I'm in the twilight of my breastfeeding relationship with R. We're currently at 18 months, but I know he won't want it forever. I know I won't want it forever. He's slowed down just a little bit. Some days he doesn't nurse to nap. The end is getting close and I have mixed feelings about it.
On one hand, I'll be glad to be done with breastfeeding. A lazy toddler latch and a mouthful of teeth can make sleepy feeds uncomfortable. I'll be glad not to worry about how accessible my breasts will be with the top I'm wearing. My body will be my own once again, without hands being stuck down my shirt. No more stretched out shirts!
On the other hand, I will miss so many things about breastfeeding. The quiet moments, the heavy eyes, the hands and feet in my face, the giggles as I bite those hands and feet. The tantrum taming power, the confidence boosting power, and the snuggling power. The antibodies being passed to him, the reduction in various cancers, the reduction in risk of diabetes for him. I'll miss the bonding and knowing that I am his safe place and source of comfort.

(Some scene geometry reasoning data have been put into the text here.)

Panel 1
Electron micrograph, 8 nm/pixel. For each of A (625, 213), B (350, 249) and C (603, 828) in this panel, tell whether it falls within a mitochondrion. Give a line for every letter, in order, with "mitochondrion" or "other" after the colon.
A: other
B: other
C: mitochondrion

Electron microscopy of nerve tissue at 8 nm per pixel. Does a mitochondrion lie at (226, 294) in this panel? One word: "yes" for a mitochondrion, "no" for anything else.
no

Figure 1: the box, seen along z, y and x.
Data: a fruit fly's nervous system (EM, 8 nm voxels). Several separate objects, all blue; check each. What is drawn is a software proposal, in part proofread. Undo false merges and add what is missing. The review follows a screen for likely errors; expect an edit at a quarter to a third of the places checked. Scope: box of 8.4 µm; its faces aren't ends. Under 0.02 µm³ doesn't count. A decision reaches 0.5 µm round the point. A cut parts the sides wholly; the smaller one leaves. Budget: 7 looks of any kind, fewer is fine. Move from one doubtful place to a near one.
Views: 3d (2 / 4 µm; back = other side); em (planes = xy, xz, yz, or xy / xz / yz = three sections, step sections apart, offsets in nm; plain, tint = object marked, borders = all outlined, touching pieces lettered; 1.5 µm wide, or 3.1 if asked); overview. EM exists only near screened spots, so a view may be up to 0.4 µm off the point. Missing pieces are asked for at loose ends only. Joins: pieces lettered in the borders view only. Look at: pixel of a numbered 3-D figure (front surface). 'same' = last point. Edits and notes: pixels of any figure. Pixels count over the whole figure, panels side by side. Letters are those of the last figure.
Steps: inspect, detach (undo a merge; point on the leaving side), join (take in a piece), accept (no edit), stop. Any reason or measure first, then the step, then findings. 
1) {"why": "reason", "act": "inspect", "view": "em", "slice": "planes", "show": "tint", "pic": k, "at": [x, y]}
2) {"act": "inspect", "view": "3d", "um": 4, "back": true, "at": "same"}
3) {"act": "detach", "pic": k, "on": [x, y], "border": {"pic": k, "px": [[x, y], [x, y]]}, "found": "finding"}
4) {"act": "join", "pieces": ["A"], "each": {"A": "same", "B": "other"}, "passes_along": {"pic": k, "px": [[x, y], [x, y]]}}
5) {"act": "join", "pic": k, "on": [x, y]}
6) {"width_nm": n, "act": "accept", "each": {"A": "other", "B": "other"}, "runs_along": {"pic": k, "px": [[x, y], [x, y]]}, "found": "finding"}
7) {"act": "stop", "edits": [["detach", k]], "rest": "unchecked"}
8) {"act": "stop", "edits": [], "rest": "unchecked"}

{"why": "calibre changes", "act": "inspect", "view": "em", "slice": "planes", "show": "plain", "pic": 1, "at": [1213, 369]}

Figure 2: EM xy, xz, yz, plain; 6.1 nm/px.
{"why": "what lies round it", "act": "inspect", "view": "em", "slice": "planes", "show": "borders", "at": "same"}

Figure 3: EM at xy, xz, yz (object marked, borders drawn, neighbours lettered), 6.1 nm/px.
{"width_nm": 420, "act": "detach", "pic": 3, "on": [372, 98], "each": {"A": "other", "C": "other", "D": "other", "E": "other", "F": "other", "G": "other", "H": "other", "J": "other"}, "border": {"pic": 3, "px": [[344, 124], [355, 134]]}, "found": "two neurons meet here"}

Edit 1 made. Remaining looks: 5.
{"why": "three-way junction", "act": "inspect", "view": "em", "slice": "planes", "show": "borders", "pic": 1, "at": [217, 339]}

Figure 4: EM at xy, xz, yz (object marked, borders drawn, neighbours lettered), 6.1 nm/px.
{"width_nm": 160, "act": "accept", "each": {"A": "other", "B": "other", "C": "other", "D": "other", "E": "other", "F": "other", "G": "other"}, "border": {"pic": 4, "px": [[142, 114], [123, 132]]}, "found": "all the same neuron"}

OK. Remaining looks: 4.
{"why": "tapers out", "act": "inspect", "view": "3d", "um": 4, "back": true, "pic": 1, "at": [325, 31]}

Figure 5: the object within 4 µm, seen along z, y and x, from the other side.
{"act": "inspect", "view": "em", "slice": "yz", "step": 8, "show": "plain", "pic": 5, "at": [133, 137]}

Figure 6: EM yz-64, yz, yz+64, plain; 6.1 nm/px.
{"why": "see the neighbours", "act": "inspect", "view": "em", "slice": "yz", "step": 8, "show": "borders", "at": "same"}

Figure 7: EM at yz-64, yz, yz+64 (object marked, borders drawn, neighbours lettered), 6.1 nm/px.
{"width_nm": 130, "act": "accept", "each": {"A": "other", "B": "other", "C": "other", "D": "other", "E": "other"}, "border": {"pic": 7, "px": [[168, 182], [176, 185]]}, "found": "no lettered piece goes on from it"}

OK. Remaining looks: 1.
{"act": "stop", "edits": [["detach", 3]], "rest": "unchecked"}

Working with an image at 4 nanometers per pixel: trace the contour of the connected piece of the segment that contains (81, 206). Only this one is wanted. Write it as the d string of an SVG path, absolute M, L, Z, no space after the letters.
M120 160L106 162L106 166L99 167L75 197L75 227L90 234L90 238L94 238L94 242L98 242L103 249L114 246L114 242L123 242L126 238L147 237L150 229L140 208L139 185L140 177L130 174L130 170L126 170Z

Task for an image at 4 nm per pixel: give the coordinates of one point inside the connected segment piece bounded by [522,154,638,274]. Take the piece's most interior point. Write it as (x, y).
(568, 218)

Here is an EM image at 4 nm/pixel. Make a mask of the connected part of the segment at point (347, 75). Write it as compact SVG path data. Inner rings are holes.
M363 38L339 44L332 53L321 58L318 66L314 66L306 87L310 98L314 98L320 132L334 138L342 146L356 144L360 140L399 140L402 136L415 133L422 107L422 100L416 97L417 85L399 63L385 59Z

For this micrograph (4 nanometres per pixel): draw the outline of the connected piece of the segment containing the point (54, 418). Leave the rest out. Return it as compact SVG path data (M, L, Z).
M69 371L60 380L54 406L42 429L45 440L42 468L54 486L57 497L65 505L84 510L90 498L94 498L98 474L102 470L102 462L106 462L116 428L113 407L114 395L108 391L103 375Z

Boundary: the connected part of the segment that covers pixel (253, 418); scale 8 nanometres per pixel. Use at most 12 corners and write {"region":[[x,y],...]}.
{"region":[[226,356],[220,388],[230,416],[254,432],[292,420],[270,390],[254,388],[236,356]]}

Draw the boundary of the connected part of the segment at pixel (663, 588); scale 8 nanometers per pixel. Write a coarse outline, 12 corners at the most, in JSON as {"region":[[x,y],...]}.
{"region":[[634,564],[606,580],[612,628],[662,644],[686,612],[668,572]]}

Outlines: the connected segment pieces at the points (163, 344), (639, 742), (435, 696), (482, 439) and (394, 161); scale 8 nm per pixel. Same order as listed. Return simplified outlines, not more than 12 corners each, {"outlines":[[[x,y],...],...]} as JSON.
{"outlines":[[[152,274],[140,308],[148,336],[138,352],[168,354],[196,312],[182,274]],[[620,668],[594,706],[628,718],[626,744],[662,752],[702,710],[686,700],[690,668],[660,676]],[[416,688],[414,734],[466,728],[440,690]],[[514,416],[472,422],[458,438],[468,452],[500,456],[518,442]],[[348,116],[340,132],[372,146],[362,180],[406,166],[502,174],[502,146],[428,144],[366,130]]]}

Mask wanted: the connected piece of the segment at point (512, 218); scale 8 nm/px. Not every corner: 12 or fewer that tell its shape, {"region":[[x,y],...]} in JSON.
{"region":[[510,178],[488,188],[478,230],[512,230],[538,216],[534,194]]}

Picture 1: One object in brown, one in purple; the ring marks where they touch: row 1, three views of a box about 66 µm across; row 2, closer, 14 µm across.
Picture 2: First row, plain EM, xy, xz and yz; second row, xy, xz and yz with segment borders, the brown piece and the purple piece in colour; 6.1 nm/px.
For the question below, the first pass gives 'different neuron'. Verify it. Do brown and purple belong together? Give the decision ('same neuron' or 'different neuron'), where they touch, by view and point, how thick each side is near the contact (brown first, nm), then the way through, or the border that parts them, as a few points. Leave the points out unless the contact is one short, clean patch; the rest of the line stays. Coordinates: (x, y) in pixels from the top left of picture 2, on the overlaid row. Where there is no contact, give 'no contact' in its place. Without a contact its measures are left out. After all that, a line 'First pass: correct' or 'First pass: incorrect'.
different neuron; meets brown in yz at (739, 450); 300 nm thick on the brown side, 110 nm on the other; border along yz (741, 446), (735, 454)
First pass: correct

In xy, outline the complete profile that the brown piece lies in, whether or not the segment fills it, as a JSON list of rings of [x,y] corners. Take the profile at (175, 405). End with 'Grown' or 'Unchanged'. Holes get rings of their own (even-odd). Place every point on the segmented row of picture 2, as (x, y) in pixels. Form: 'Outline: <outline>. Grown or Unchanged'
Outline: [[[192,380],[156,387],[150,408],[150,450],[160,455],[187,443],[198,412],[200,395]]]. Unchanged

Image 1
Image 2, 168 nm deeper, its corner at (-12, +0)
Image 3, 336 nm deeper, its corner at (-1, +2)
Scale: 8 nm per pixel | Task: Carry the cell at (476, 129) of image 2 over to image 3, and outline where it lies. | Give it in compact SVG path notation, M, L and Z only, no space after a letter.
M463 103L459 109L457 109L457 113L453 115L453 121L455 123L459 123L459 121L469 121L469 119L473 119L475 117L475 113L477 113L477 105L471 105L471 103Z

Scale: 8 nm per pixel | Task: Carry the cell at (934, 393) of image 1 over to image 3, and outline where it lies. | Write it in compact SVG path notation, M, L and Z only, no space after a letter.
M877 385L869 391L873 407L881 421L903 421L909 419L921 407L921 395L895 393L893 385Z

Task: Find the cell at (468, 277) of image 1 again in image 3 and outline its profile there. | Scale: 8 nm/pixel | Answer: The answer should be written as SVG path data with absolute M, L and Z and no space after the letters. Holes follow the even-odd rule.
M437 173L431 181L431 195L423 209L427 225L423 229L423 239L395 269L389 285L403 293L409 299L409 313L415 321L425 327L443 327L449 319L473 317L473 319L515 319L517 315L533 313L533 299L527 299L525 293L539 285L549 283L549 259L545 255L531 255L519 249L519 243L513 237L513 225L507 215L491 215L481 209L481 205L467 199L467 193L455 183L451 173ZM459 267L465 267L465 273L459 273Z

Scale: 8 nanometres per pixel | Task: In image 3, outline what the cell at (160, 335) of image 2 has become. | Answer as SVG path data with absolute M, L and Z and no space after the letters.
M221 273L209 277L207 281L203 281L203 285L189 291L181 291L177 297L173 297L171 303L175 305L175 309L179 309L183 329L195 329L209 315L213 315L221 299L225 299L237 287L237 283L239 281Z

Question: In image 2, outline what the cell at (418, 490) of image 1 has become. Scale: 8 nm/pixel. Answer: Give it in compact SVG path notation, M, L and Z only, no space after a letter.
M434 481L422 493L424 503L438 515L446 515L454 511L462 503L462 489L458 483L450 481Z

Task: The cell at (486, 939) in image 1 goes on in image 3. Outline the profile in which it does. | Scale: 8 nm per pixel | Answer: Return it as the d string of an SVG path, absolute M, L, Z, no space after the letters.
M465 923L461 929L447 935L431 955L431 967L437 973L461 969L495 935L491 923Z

Breastfeeding him for this long has been a wonderful reward for my difficult pregnancy. Breastfeeding him helped me make it through postpartum depression and anxiety. He was the ray of sunshine during the long period of darkness that followed his birth. Breastfeeding him has been more than just nurturing him - it has nurtured me as well. Breastfeeding this sweet boy has meant more than I can express.
Since he's the last baby I will breastfeed, I am treasuring the special moments. Sometimes it's tough - the lazy toddler latch drives me crazy! The end of breastfeeding is a sad time for me since it's a closure in the pregnancy and childbearing years of my life. But we are not there yet. Until we decide we are done, I will enjoy the twilight.